Si Gisèle Pélicot est saluée partout dans le monde pour son courage, le procès « des viols de Mazan » a donné lieu à des peines inférieures aux réquisitions. Et la loi intégrale de lutte contre les violences sexuelles réclamée par la Coalition féministe ne se profile toujours pas.
Le verdict est tombé et il laisse un goût amer. Le procès historique des « viols de Mazan» contre un mari qui a violé et a fait violer sa femme par d’autres hommes en la rendant inconsciente a donné lieu à des peines inférieures aux réquisitions.
Peines faibles
Certes, le mari, Dominique Pelicot, a été condamné pour « viols aggravés» à vingt ans de réclusion criminelle, assortie d’une période de sûreté des deux tiers, conformément aux réquisitions du ministère public. Mais pour les 50 co-accusés, la cour a prononcé des peines allant de trois à quinze ans de prison pour les faits de viols, et d’un an ferme pour les atteintes sexuelles. Soit des peines inférieures à la peine moyenne pour viol.
« Nous partageons l’incompréhension et la déception face à certaines des peines prononcées, malgré les témoins et les preuves, des peines en dessous des réquisitions pour les faits de viols aggravés » écrit la Fondation des femmes.
Pas de changement politique
Déception aussi parce que, malgré le retentissement mondial de ce procès, malgré une forte mobilisation féministe, malgré une importante sensibilisation du public sur les violences sexistes et sexuelles, ceux qui ont le pouvoir de changer la politique pour en finir avec l’impunité des violeurs n’ont rien fait, rien dit.
Alors que sur bien des sujets de délinquance, les dirigeants politiques s’emparent de n’importe quelle affaire pour faire évoluer des lois, sur cette affaire, ils ont été aux abonnés absents.
Toute la classe politique s’est précipitée, mercredi 19 décembre après l’annonce des condamnations, pour féliciter Madame Pélicot, saluer son courage, envoyer des messages d’admiration… sans voir les failles béantes du système qui a laissé se produire l’horreur qu’elle a subie. Pire, ces responsables politiques ne sont pas loin de laisser entendre qu’il est urgent de ne rien faire. L’ex-premier ministre Gabriel Attal a, par exemple, publié un communiqué satisfait de voir que « la honte a changé de camp »…
Retournement de honte
Mais ce n’est certainement pas grâce à lui ni à ses amis politiques. C’est grâce à la victime, Gisèle Pelicot et à toutes celles et ceux qui sont venu.es la soutenir. Elle avait refusé le huis-clos pour lever le tabou sur les violences sexuelles et faire savoir que ce n’était pas aux victimes de violences sexuelles d’avoir honte. « Je comprends que les victimes de viol ne portent pas plainte » a-t-elle affirmé, dès le début du procès. Elle aussi a dit à plusieurs reprises se sentir humiliée, se sentir en position d’accusée.

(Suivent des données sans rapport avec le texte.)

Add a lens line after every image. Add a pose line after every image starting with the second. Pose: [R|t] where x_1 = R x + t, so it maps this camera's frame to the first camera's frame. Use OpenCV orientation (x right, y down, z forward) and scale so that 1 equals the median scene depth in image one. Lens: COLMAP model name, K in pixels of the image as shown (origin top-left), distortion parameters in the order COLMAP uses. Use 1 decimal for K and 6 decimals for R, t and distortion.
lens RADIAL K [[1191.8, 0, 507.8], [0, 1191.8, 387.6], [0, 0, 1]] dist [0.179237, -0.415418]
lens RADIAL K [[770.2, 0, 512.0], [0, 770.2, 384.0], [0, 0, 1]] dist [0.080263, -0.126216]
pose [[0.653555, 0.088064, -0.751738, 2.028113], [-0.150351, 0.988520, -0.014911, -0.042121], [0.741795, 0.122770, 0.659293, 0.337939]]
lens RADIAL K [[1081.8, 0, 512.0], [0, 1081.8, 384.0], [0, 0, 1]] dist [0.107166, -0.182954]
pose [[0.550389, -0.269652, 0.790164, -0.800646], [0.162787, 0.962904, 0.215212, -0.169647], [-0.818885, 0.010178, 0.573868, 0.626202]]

Tant que ces pratiques de victimisation secondaire par les tribunaux continueront, la « culture du viol » pourra prospérer. Rien ne dit que toutes les victimes de violences sexuelles seront mieux traitées désormais.
Contre les violences sexuelles, appel à une loi intégrale
Certes, le procès Pélicot, historique, a probablement permis que « la honte change de camp ». Surtout du côté des victimes qui ouvrent les yeux sur des situations qu’elles croyaient jusqu’ici acceptables. Mais ce n’est pas le grand soir, il n’est pas certain que le changement de camp de la honte soit valable dans toutes les têtes. La lutte contre les violences sexuelles est une vaste entreprise qui demande des moyens. C’est ce que réclame à nouveau la Coalition pour une loi intégrale.
Lire : Loi intégrale contre les violences sexuelles cherche volonté politique
Cette coalition a présenté, il y a quelques jours, 140 recommandations pour une loi-cadre. Un projet réfléchi, documenté et très abouti… Mais les responsables politiques qui félicitent aujourd’hui Madame Pélicot ne s’en sont pas emparés.